Data section -
- Opening Delimiter -

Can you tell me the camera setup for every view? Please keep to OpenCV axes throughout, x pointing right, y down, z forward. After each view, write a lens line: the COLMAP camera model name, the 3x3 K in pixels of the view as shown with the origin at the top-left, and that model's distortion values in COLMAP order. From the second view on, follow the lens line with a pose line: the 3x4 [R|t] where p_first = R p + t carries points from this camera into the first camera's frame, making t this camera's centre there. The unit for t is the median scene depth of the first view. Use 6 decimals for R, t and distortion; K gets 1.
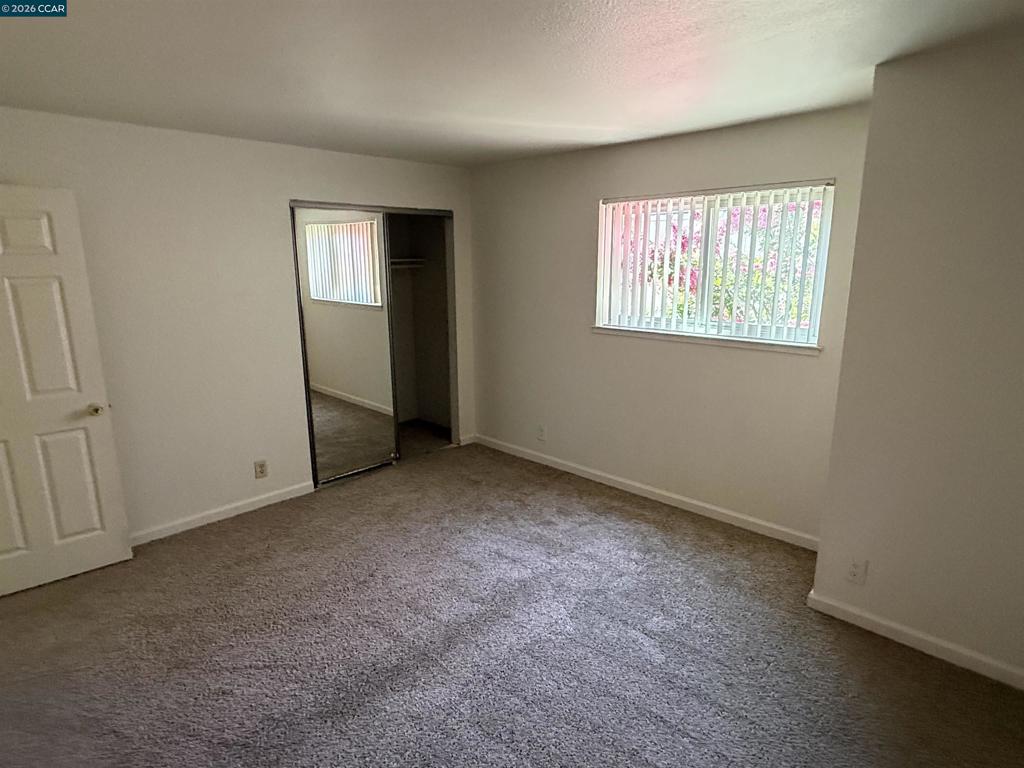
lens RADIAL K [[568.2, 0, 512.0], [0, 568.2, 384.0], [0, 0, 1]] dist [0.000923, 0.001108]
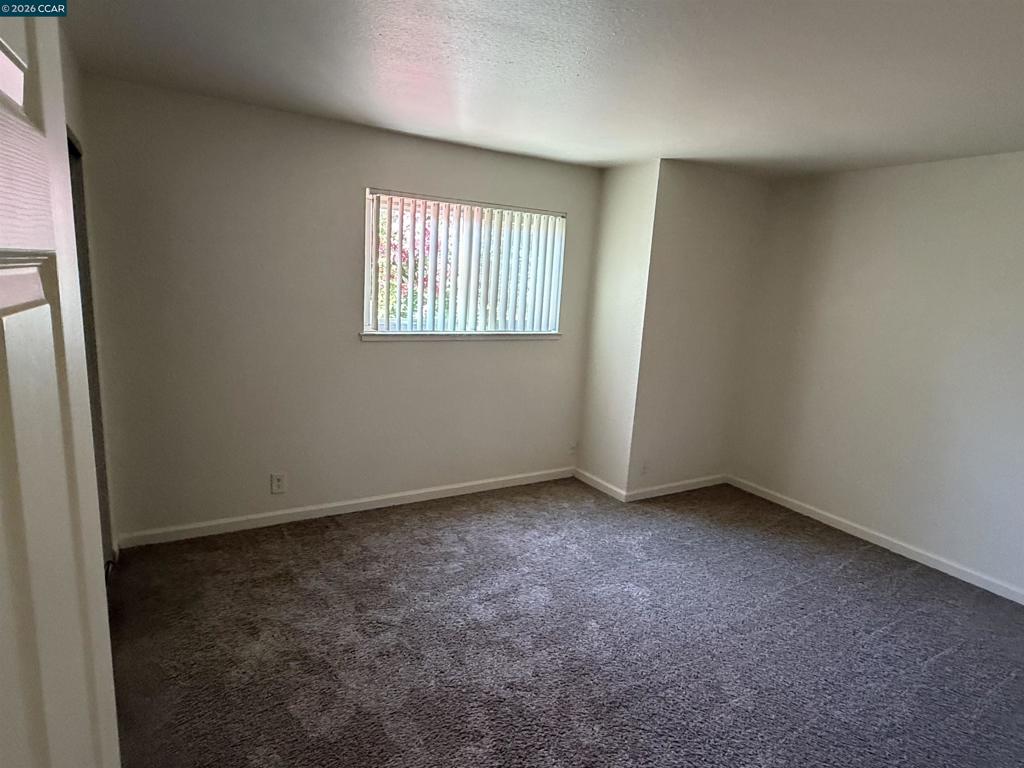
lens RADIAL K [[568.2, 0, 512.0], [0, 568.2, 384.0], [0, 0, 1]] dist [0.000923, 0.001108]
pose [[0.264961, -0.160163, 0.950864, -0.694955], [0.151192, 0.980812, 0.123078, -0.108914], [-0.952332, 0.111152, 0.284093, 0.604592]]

- Closing Delimiter -

Work request - Please reproduce the material above word for word, leaving the pictures out of your answer.

Answer to this exercise -
Can you tell me the camera setup for every view? Please keep to OpenCV axes throughout, x pointing right, y down, z forward. After each view, write a lens line: the COLMAP camera model name, the 3x3 K in pixels of the view as shown with the origin at the top-left, and that model's distortion values in COLMAP order. From the second view on, follow the lens line with a pose line: the 3x4 [R|t] where p_first = R p + t carries points from this camera into the first camera's frame, making t this camera's centre there. The unit for t is the median scene depth of the first view. Use 6 decimals for R, t and distortion; K gets 1.
lens RADIAL K [[568.2, 0, 512.0], [0, 568.2, 384.0], [0, 0, 1]] dist [0.000923, 0.001108]
lens RADIAL K [[568.2, 0, 512.0], [0, 568.2, 384.0], [0, 0, 1]] dist [0.000923, 0.001108]
pose [[0.264961, -0.160163, 0.950864, -0.694955], [0.151192, 0.980812, 0.123078, -0.108914], [-0.952332, 0.111152, 0.284093, 0.604592]]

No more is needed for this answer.